Consigne: Poursuivez, s'il vous plaît, l'extrait sur l'attente des Prussiens en reprenant juste après sa dernière phrase.

====== Extrait ======

Encore une journée écoulée. Tout ce qu’il y avait de troupes et de mobiles est parti ; au lieu du tumulte d’hier, tout est triste aujourd’hui et silencieux. Je passe tout le jour à travailler. Je suis allé aujourd’hui voir M. Charton, notre nouveau préfet ; je n’y ai rien appris de bon. En général, ceux qui sont à notre tête n’ont pas grande confiance. Le soir, rien de nouveau.

Jeudi 15.

….. Je reste le plus que je peux enfermé, car je ne puis parcourir la ville sans éprouver un serrement de cœur. Nous allons le soir chercher le journal qui nous annonce l’approche des Prussiens. Prions Dieu de nous protéger !

Vendredi 16.

Toujours même anxiété….. Aujourd’hui, l’autorité municipale, qui craint que des accidents n’arrivent à la Mairie, dont les bâtiments sont peu sûrs, a fait transporter tous les registres de l’état civil à la Bibliothèque ; c’est là, maintenant, qu’est établi le bureau et qu’on recevra toutes les déclarations concernant les actes de l’état civil. Comme à l’ordinaire, après dîner, G… et moi avons été chercher le journal. Rien de nouveau, si ce n’est que l’ennemi se rapproche de plus en plus.

====== Données fournies ======

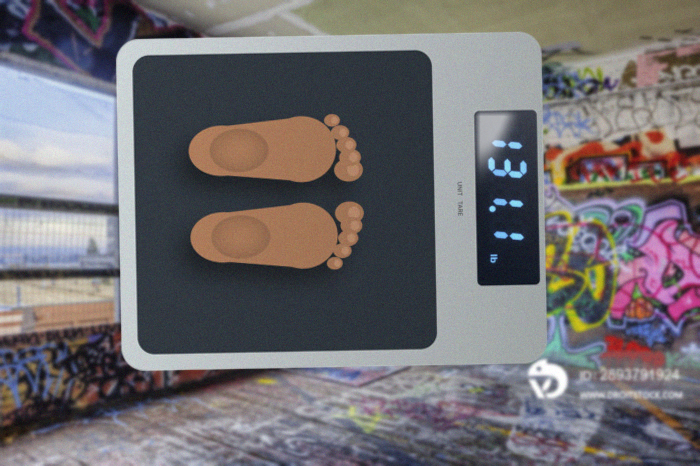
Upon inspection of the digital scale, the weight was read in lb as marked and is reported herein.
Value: 131.1 lb
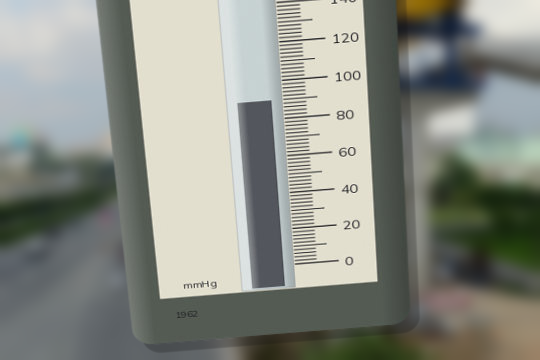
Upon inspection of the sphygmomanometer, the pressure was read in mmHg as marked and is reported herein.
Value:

======

Zone de réponse:
Samedi 17.

Rien de nouveau ce matin….. Je suis resté à la Bibliothèque, cherchant à me distraire par le travail. Toute la soirée, la ville était en alerte ; on annonçait l’arrivée des Prussiens par la barrière de la rue des Chantiers ; on courait de tous côtés. Personne n’a paru…..

Dimanche 18.

Je suis allé à la messe ce matin à Saint-Louis et j’ai ardemment prié Dieu de nous soutenir dans cette terrible crise….. Je suis sorti tard, car j’ai peu de goût à sortir de chez moi. J’ai lu les journaux, et quand je suis allé sur l’avenue de Paris, j’y ai trouvé une foule considérable assemblée devant la Mairie. Trois uhlans prussiens venaient d’arriver ; le maire n’avait pas voulu traiter avec eux, mais avec un officier supérieur. Ils se sont en allés et l’on n’a plus rien revu de la soirée…..

Lundi 19.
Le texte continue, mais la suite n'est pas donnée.